▶ **TO DO**:
Return the data below in full and exactly, except that the pictures are dropped.

Saved entries:
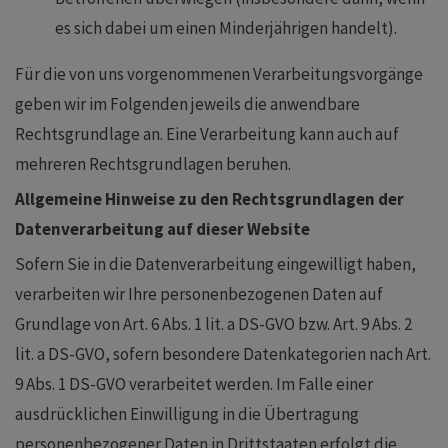
es sich dabei um einen Minderjährigen handelt).
Für die von uns vorgenommenen Verarbeitungsvorgänge
geben wir im Folgenden jeweils die anwendbare
Rechtsgrundlage an. Eine Verarbeitung kann auch auf
mehreren Rechtsgrundlagen beruhen.
Allgemeine Hinweise zu den Rechtsgrundlagen der
Datenverarbeitung auf dieser Website
Sofern Sie in die Datenverarbeitung eingewilligt haben,
verarbeiten wir Ihre personenbezogenen Daten auf
Grundlage von Art. 6 Abs. 1 lit. a DS-GVO bzw. Art. 9 Abs. 2
lit. a DS-GVO, sofern besondere Datenkategorien nach Art.
9 Abs. 1 DS-GVO verarbeitet werden. Im Falle einer
ausdrücklichen Einwilligung in die Übertragung
personenbezogener Daten in Drittstaaten erfolgt die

▶ **ANSWER SECTION**:
es sich dabei um einen Minderjährigen handelt).
Für die von uns vorgenommenen Verarbeitungsvorgänge
geben wir im Folgenden jeweils die anwendbare
Rechtsgrundlage an. Eine Verarbeitung kann auch auf
mehreren Rechtsgrundlagen beruhen.
Allgemeine Hinweise zu den Rechtsgrundlagen der
Datenverarbeitung auf dieser Website
Sofern Sie in die Datenverarbeitung eingewilligt haben,
verarbeiten wir Ihre personenbezogenen Daten auf
Grundlage von Art. 6 Abs. 1 lit. a DS-GVO bzw. Art. 9 Abs. 2
lit. a DS-GVO, sofern besondere Datenkategorien nach Art.
9 Abs. 1 DS-GVO verarbeitet werden. Im Falle einer
ausdrücklichen Einwilligung in die Übertragung
personenbezogener Daten in Drittstaaten erfolgt die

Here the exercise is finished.